That was a long 33 hours. Today the lights finally came back on at Chéz Coppola, around 6 p.m.
We procrastinated pre-Irene. We blew it off. We failed to heed the warnings — saw the forecast as an over-hyped ploy to strike fear in the hearts of, well … people who rely on said media. I played with the band in Lake George on a beautiful Friday night, with a warm wind coming off the lake and stars in the sky. I came home, slept through the early onset of Irene’s wrath and woke up listening to the deluge of live storm coverage on AM talk radio — which I still thought was blown out of proportion. I was supposed to go play funk with a band in Albany. Instead, as I was getting ready to make breakfast, out went the lights. Then the trees started snapping as they swayed in the hurricane-force gusts of wind I swore would never reach Middle Grove.

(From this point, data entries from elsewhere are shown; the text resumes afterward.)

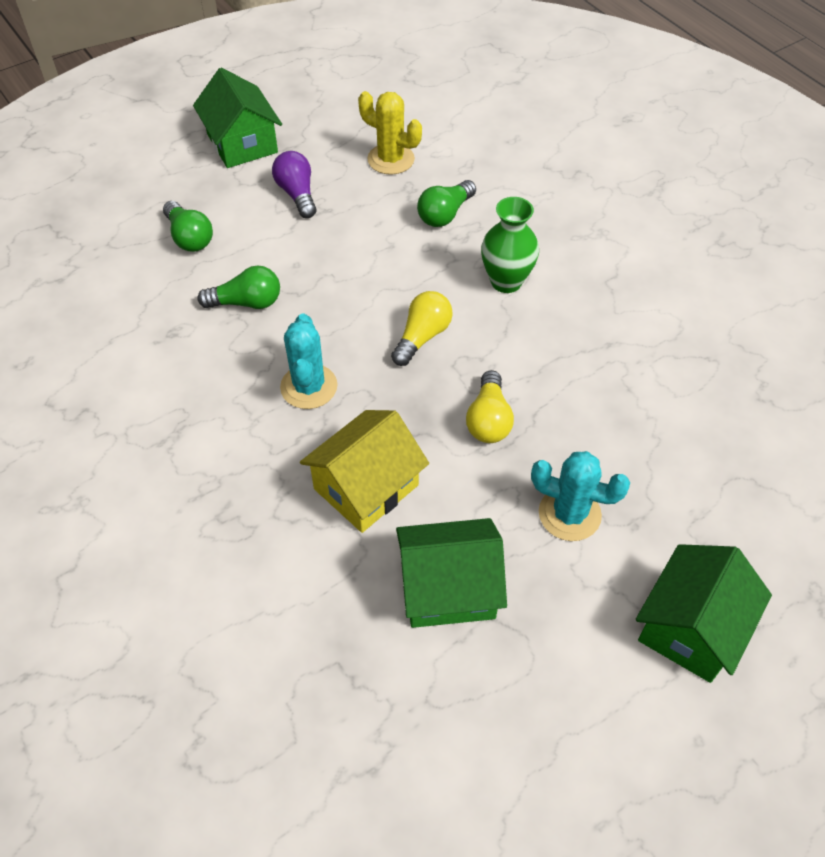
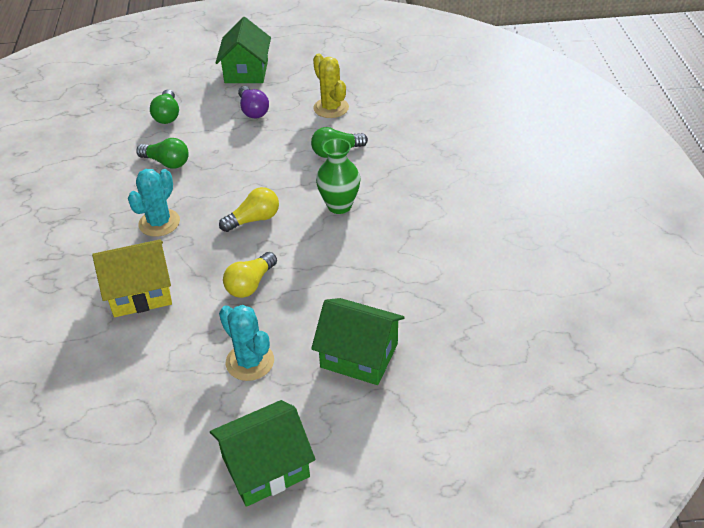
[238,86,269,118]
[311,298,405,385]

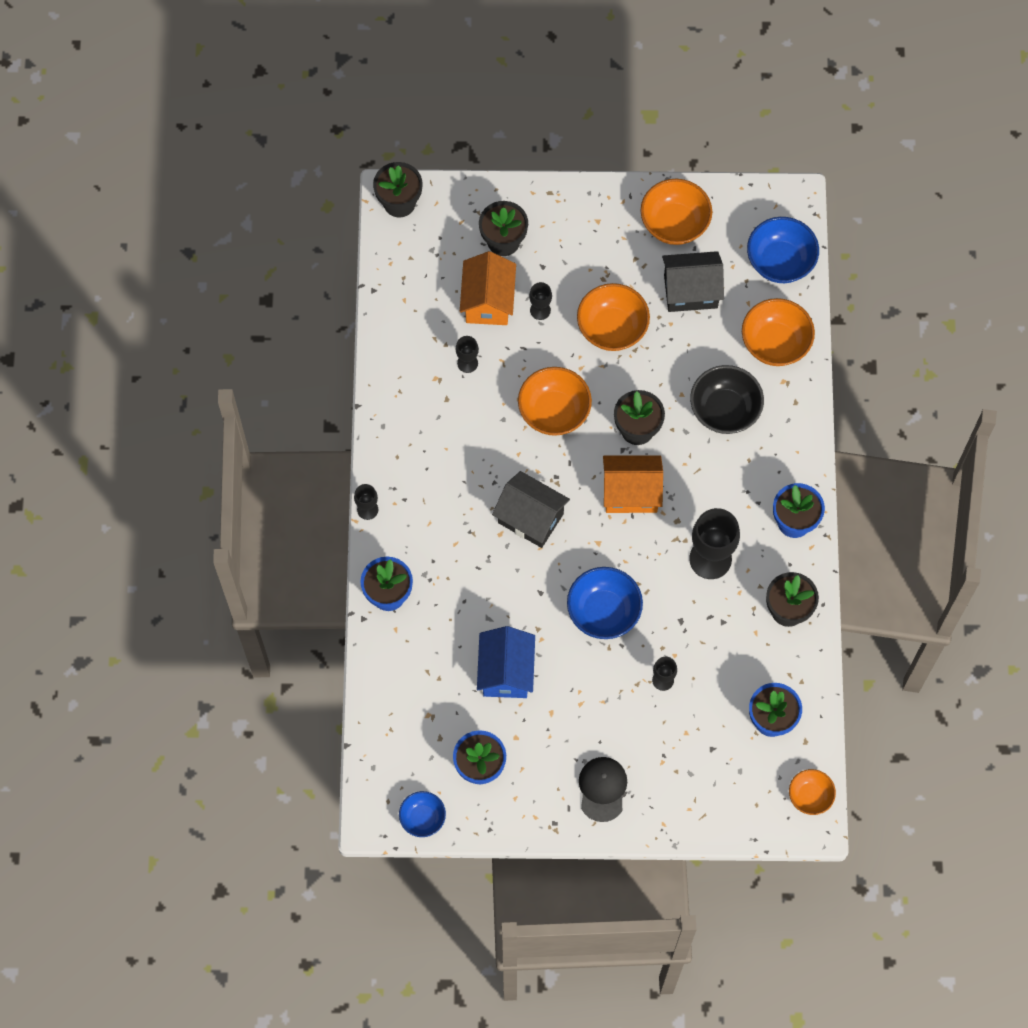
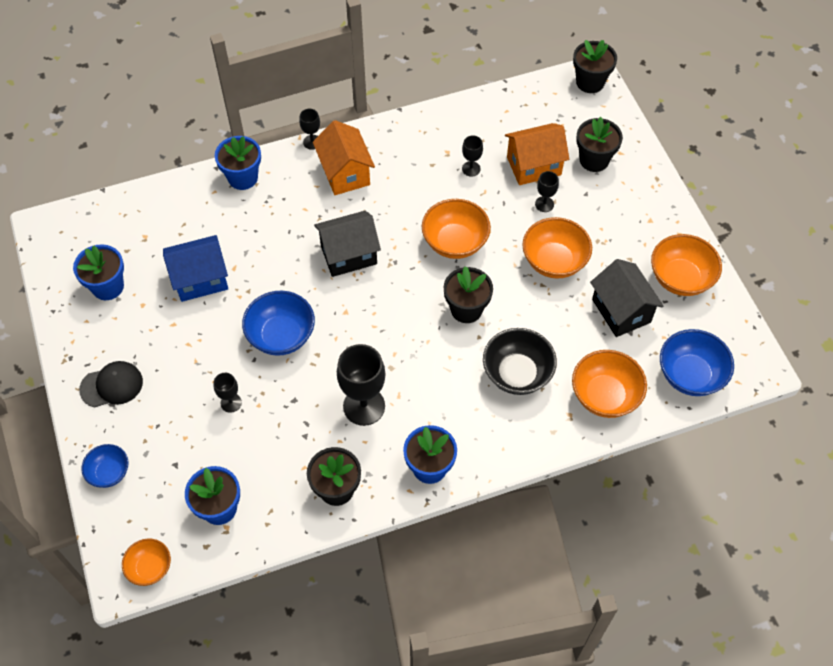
[313,120,375,195]
[314,211,381,277]
[81,444,128,488]

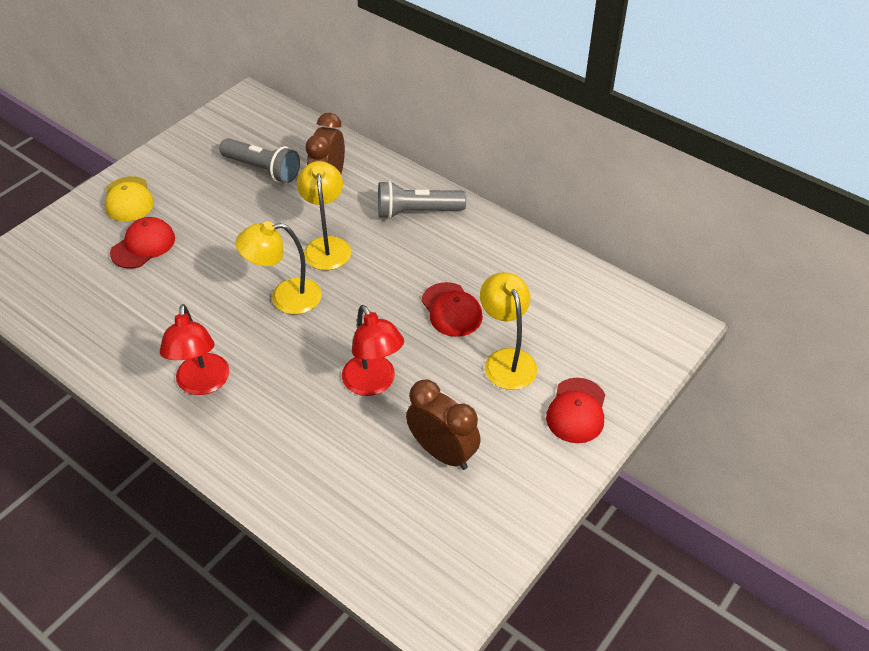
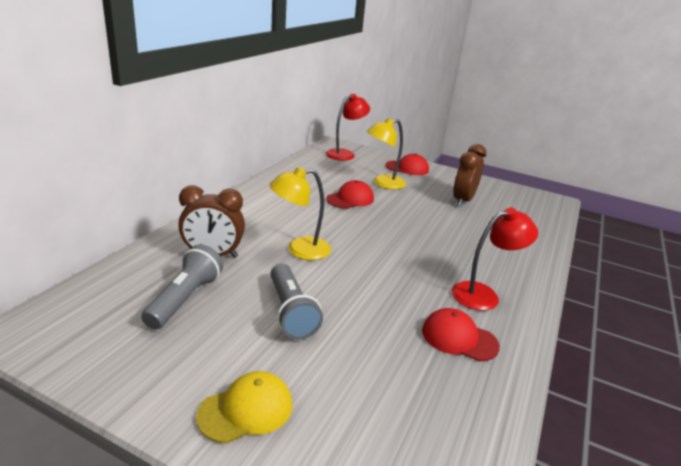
[271,264,323,340]
[422,308,500,361]
[235,221,322,314] (first image)
[326,94,370,161]

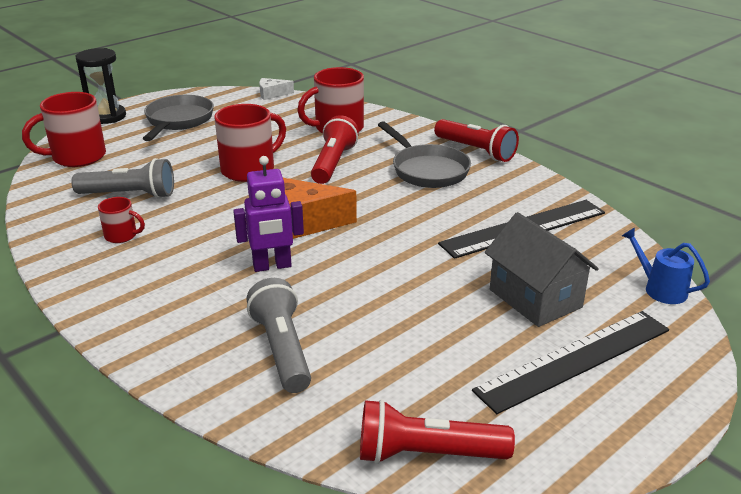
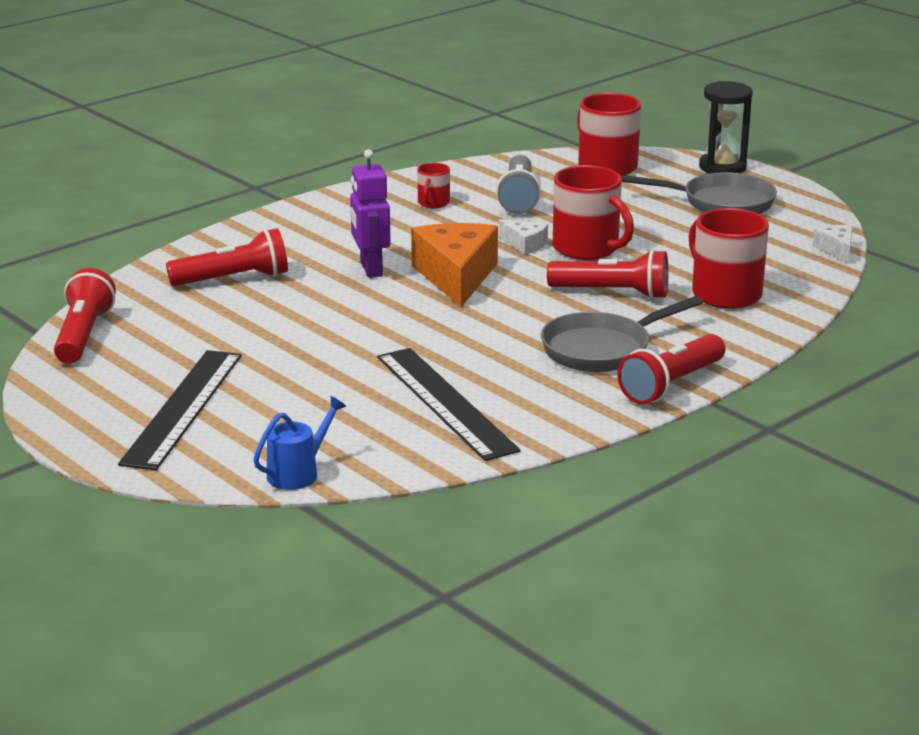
[485,212,599,327] (first image)
[166,228,288,286]
[118,350,242,470]
[499,219,548,255]

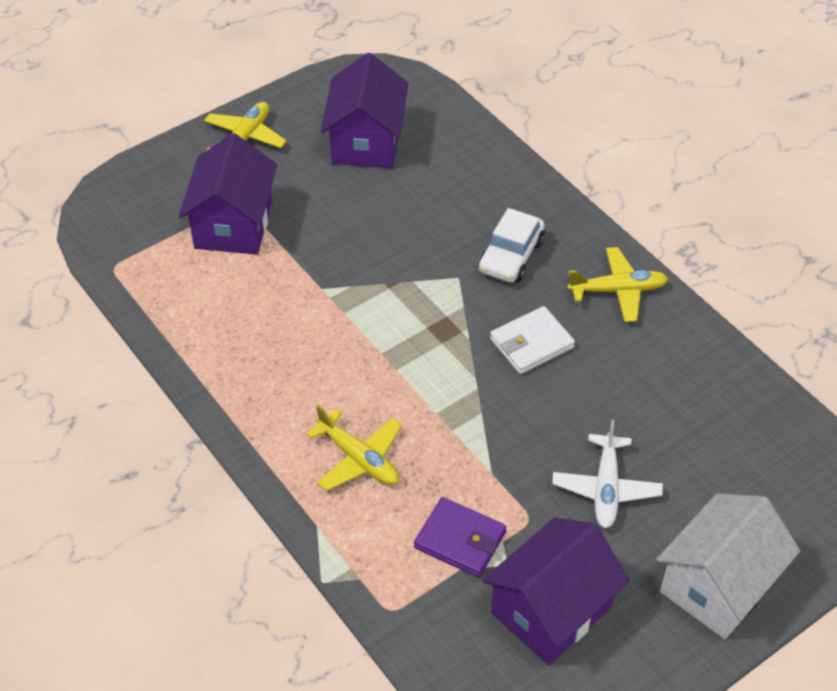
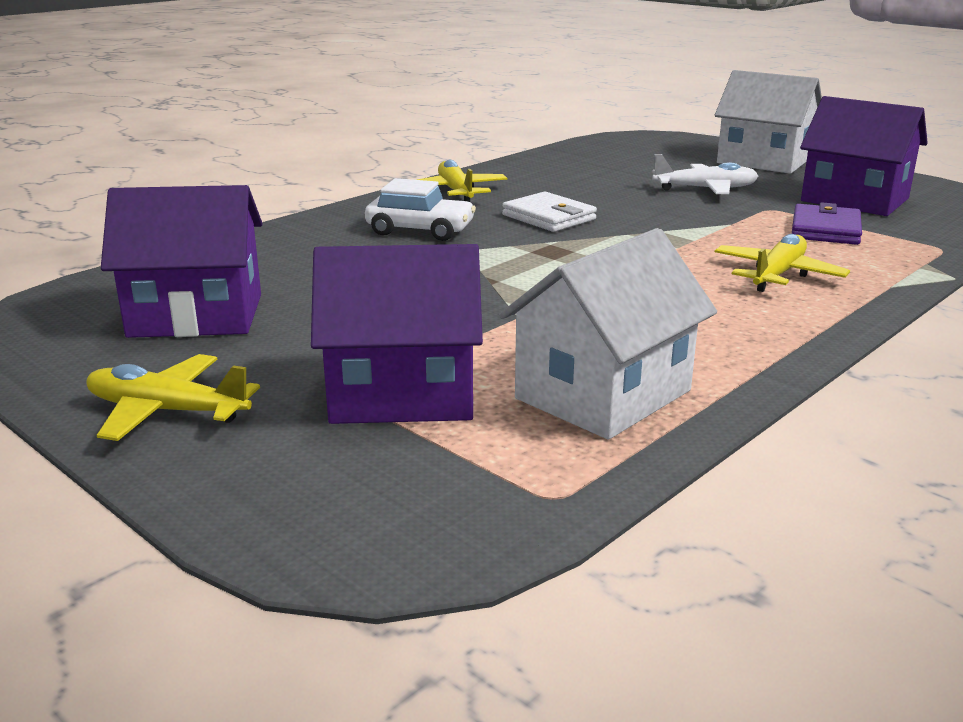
[499,228,717,440]

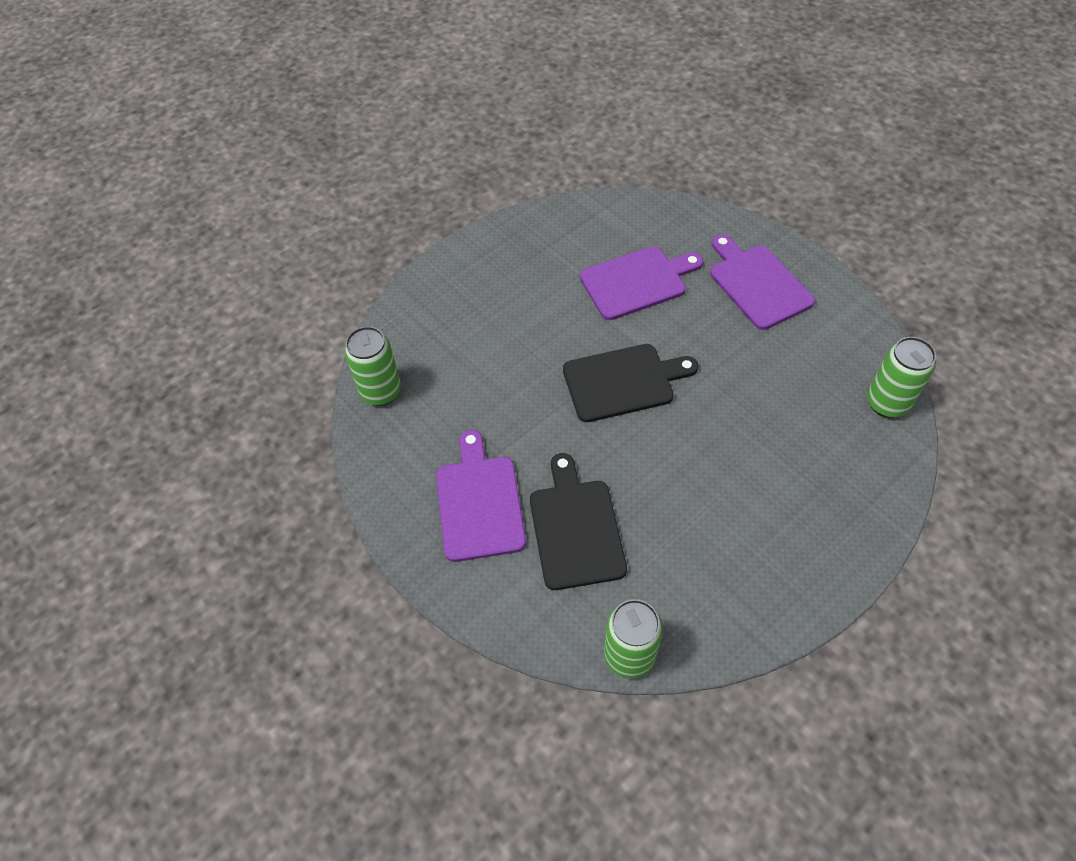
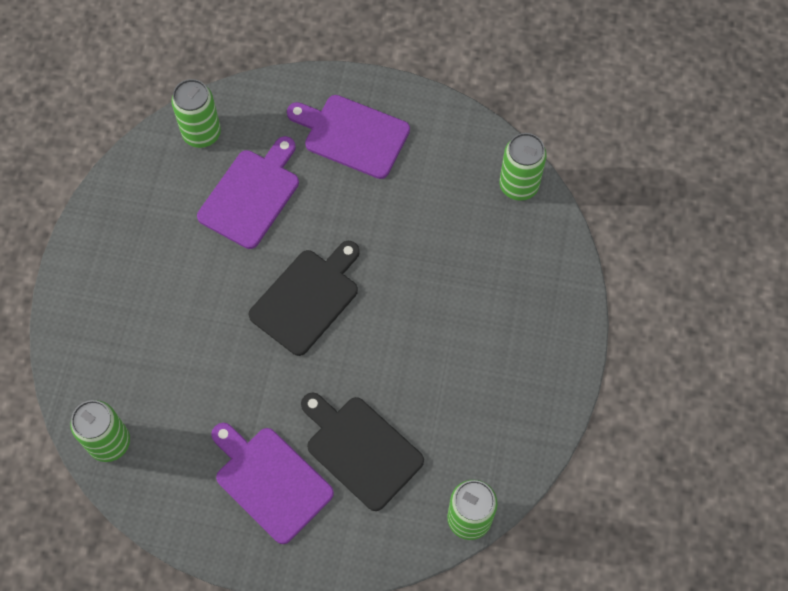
[171,79,221,148]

Darn. Why hadn’t I stored some water? Why had I failed to stock up on, let’s see, everything. I had a fridge full of condiments and beverages and a stick of butter. Now that’s what I call stupid on my part. Lucky for us, Jim has a small generator to run the fridge, which we promptly went to the Stewart’s Shop on the corner to stock. Thanks again Stewart’s. You’re always there when we need you — rain, shine, major federal holiday or hurricane. They should get more props than the post office.
I had no idea how much I actually rely on electricity. It never feels like I’m roughing it when it’s self-imposed, on say a camping trip. Either way, we survived. I read a few novels, doodled in the sketch book, played guitar. Life goes on. Thanks, Marion for the use of your shower. Thanks also for the water. I am so glad I won’t have to manually flush toilets anymore.